Review question

# Can we show that all words consisting of $A$s and $B$s can be made? Add to your resource collection Remove from your resource collection Add notes to this resource View your notes for this resource

Ref: R9750

## Solution

$\textbf{AB}$-words are “words” formed from the letters $\textbf{A}$ and $\textbf{B}$ according to certain rules. The rules are applied starting with the empty word, containing no letters. The basic rules are:

1. If the current word is $x$, then it can be replaced with the word that starts with $\textbf{A}$, followed by $x$ and ending with $\textbf{B}$, written $\textbf{A} x\textbf{B}$.

2. If the current word ends with $\textbf{B}$, the final $\textbf{B}$ can be removed.

1. Show how the word $\textbf{AAAB}$ can be produced.

Apply Rule (1) three times to get $\textbf{AAABBB}$, and then apply Rule (2) twice to give $\textbf{AAAB}$.

1. Describe precisely all the words that can be produced with these two rules. Justify your answer. You might like to write $\textbf{A}^i$ for the word containing just $i$ consecutive copies of $\textbf{A}$, and similarly for $\textbf{B}$; for example $\textbf{A}^3 \textbf{B}^2 = \textbf{AAABB}$.

Applying Rule (1) $i$ times will produce the word $\textbf{A}^i \textbf{B}^i$. We can then remove any number of the $\textbf{B}$s by applying Rule (2). These two rules cannot produce any word containing a $\textbf{B}$ before an $\textbf{A}$.

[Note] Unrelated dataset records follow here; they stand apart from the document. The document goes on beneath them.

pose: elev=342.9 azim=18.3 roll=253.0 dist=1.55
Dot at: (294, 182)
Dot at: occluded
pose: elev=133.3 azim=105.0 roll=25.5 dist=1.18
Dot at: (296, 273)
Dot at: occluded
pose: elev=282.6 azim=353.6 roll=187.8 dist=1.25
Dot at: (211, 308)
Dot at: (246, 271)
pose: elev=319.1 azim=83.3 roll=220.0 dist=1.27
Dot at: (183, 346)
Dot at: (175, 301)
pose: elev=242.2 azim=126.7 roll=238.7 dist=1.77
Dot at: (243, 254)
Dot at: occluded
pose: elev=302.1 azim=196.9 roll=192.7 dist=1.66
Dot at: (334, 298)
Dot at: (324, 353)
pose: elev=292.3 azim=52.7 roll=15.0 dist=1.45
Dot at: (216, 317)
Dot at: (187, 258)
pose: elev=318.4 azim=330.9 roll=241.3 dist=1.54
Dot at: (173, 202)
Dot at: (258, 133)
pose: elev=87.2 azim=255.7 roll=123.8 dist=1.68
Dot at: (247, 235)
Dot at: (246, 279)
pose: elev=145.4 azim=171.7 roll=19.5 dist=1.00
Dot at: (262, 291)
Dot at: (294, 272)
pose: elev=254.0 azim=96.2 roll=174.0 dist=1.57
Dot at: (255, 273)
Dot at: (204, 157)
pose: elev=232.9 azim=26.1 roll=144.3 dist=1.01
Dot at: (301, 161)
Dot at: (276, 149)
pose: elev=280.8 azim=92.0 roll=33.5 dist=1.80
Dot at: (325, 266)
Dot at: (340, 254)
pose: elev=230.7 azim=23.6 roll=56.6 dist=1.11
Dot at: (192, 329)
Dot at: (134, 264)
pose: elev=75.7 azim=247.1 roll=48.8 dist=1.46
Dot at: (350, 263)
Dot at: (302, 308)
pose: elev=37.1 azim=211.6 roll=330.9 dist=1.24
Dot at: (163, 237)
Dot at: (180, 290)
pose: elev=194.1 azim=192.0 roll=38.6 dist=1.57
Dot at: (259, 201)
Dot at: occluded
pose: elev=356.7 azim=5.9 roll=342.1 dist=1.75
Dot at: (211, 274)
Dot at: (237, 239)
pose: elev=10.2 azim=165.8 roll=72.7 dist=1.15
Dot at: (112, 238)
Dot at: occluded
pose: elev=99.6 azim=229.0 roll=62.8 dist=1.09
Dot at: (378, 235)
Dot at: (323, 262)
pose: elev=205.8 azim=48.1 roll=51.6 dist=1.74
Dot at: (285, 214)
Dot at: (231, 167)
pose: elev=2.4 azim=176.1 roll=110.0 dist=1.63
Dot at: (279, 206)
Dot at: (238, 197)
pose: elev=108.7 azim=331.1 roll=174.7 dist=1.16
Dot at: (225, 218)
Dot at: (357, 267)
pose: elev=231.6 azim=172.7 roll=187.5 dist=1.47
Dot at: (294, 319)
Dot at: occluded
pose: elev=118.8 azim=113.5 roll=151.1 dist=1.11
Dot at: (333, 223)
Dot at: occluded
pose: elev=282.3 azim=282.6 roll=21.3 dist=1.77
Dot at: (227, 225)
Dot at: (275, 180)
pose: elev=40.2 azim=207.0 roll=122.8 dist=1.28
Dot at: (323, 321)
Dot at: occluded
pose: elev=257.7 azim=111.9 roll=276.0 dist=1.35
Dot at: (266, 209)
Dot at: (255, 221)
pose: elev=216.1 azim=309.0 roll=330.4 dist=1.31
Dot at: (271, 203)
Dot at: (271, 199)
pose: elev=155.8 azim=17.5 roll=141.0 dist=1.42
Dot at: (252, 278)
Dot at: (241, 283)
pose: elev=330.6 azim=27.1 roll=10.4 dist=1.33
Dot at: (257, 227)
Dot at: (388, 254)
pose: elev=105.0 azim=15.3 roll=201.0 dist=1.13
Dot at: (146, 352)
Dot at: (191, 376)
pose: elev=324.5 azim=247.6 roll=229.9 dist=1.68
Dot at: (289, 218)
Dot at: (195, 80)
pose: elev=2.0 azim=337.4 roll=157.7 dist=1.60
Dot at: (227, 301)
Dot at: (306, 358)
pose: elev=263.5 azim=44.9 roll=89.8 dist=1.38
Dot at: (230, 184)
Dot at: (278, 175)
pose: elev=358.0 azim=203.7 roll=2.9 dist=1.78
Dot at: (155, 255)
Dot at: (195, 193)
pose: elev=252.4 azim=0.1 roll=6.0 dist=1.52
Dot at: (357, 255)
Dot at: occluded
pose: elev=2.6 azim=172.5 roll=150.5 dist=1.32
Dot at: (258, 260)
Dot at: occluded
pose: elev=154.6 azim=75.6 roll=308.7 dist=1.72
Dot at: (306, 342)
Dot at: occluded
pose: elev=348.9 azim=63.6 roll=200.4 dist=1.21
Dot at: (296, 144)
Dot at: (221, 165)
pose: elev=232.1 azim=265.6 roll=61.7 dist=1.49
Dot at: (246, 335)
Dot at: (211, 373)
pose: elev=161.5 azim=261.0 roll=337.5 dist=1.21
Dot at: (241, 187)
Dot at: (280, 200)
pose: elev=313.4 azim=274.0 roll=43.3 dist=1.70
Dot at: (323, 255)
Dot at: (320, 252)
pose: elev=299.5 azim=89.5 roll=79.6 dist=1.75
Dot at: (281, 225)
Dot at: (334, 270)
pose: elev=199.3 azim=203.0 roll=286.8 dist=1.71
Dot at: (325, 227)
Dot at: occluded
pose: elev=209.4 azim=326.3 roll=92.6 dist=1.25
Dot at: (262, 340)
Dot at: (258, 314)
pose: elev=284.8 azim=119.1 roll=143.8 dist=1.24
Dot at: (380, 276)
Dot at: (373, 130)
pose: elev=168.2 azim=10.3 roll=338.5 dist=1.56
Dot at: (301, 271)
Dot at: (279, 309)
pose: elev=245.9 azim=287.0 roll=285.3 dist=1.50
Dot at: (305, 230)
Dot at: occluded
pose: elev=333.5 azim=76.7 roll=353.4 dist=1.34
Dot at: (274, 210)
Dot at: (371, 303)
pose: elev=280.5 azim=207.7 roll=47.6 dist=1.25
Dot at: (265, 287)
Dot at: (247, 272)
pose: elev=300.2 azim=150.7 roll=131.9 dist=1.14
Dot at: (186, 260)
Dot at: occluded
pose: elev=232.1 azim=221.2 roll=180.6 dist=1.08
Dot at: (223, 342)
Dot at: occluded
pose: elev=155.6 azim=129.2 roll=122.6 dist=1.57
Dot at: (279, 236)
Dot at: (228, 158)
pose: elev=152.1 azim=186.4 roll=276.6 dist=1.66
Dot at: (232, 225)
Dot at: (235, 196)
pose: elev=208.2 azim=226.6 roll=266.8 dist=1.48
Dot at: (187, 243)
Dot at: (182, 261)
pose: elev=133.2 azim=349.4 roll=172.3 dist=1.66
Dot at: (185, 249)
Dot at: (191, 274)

So we can produce any word of the form $\textbf{A}^i \textbf{B}^j$ where $i \ge j \ge 0$.

We now add a third rule:

1. Reverse the word, and replace every $\textbf{A}$ by $\textbf{B}$, and every $\textbf{B}$ by $\textbf{A}$.

For example, applying this rule to $\textbf{AAAB}$ would give $\textbf{ABBB}$.

1. Describe precisely all the words that can be produced with these three rules. Justify your answer.

Rule (3) still keeps all the $\textbf{A}$s before all the $\textbf{B}$s. But now we can produce any word of the form $\textbf{A}^i \textbf{B}^j$ with $i \ge 0$ and $j \ge 0$.

For $i \ge j$, apply the rules exactly as in (ii) above. For $j>i$, apply Rule (1) $j$ times and Rule (2) $j-i$ times, and then apply Rule (3) once.

Finally, we add a fourth rule.

1. Reverse the word.
1. Show that every word consisting of $\textbf{A}$s and $\textbf{B}$s can be formed using these four rules. Hint: show how, if we have produced the word $w$, we can produce (a) the word $\textbf{A}w$, and (b) the word $\textbf{B}w$; hence deduce the result.
1. By first applying Rule (1) to $w$ we get $\textbf{A} w \textbf{B}$, and then applying Rule (2) we get $\textbf{A}w$.

2. Let $\overline{x}$ be the word produced by replacing all the $\textbf{A}$s in $x$ with $\textbf{B}$s and replacing all $\textbf{B}$s with $\textbf{A}$s.

Now we can produce $\overline{w}$ by applying Rule (3) followed by Rule (4) to $w$.

Then we can use Rule (1) and then Rule (2) to get $\textbf{A} \overline{w}$. Now we can use Rules (3) and (4) again to get $\overline{\textbf{A} \overline{w}} = \textbf{B}w$.

As we now have ways of adding $\textbf{A}$ or $\textbf{B}$ to the start of a word, we can produce any word consisting of $\textbf{A}$s and $\textbf{B}$s from these four rules starting with the empty word.